*Try it*:
Return the listing below exactly, with the pictures dropped.

### Record extracts

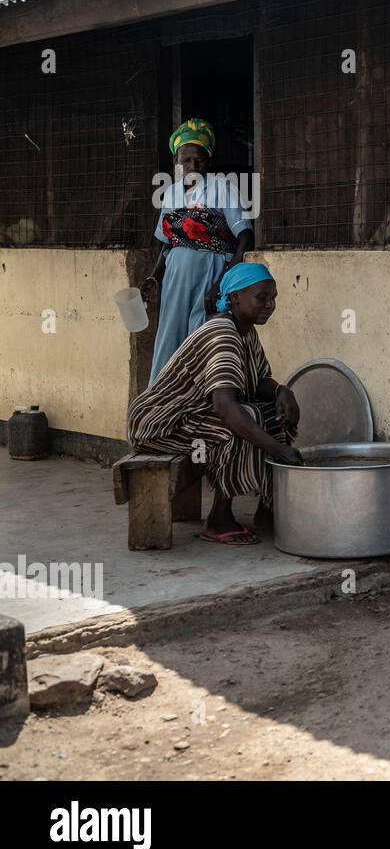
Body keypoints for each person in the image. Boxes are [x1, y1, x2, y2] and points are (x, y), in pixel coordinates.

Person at [127, 263, 302, 545]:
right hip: (159, 422)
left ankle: (268, 506)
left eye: (273, 299)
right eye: (262, 298)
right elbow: (225, 406)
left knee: (273, 412)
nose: (269, 305)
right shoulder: (223, 334)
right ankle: (218, 519)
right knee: (243, 418)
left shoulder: (245, 331)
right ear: (235, 297)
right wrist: (278, 449)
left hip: (192, 416)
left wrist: (283, 392)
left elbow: (257, 380)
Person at [139, 119, 253, 383]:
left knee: (201, 339)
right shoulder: (171, 194)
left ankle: (199, 408)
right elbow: (167, 243)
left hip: (210, 276)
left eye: (199, 160)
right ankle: (161, 401)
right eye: (186, 161)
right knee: (170, 335)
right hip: (176, 279)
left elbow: (245, 238)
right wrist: (154, 277)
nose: (193, 167)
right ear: (176, 162)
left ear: (208, 161)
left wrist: (222, 283)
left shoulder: (222, 189)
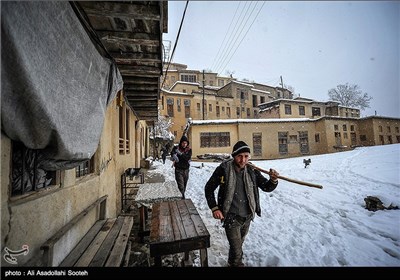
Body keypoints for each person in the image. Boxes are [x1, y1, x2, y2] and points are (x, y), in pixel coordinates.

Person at [204, 140, 279, 267]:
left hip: (247, 216)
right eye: (239, 156)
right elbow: (209, 188)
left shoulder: (252, 170)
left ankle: (231, 262)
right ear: (234, 156)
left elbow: (266, 187)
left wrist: (273, 180)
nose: (243, 160)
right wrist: (215, 208)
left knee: (237, 246)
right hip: (231, 217)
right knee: (237, 250)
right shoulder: (224, 169)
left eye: (246, 156)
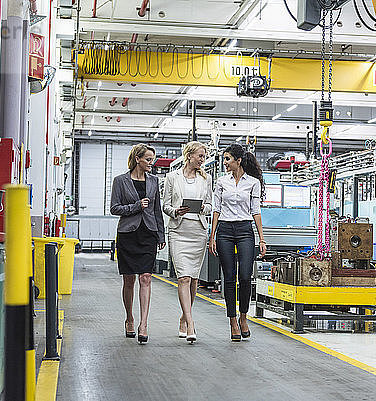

######

*Task result*:
Body keypoints for each person in the image. Boxes are [x1, y1, x2, y2] and points are (x, y), in pixel coordinates.

Person at [127, 263, 302, 545]:
right hip: (159, 422)
left ankle: (268, 506)
left eye: (273, 299)
right eye: (262, 298)
right elbow: (225, 406)
left knee: (273, 412)
nose: (269, 305)
right shoulder: (223, 334)
right ankle: (218, 519)
right knee: (243, 418)
left shoulder: (245, 331)
right ear: (235, 297)
right wrist: (278, 449)
left hip: (192, 416)
left wrist: (283, 392)
left elbow: (257, 380)
Person at [139, 119, 253, 383]:
left knee: (201, 339)
right shoulder: (171, 194)
left ankle: (199, 408)
right elbow: (167, 243)
left hip: (210, 276)
left eye: (199, 160)
right ankle: (161, 401)
right eye: (186, 161)
right knee: (170, 335)
right hip: (176, 279)
left elbow: (245, 238)
right wrist: (154, 277)
nose: (193, 167)
right ear: (176, 162)
left ear: (208, 161)
left wrist: (222, 283)
left shoulder: (222, 189)
Body keypoints for each person in the image. Boxes are [x1, y1, x2, y2] and points are (x, y), in pixel coordinates.

Person at [204, 140, 279, 267]:
left hip: (247, 216)
right eye: (239, 156)
right elbow: (209, 188)
left shoulder: (252, 170)
left ankle: (231, 262)
right ear: (234, 156)
left elbow: (266, 187)
left wrist: (273, 180)
nose: (243, 160)
right wrist: (215, 208)
left knee: (237, 246)
right hip: (231, 217)
right knee: (237, 250)
right shoulder: (224, 169)
left eye: (246, 156)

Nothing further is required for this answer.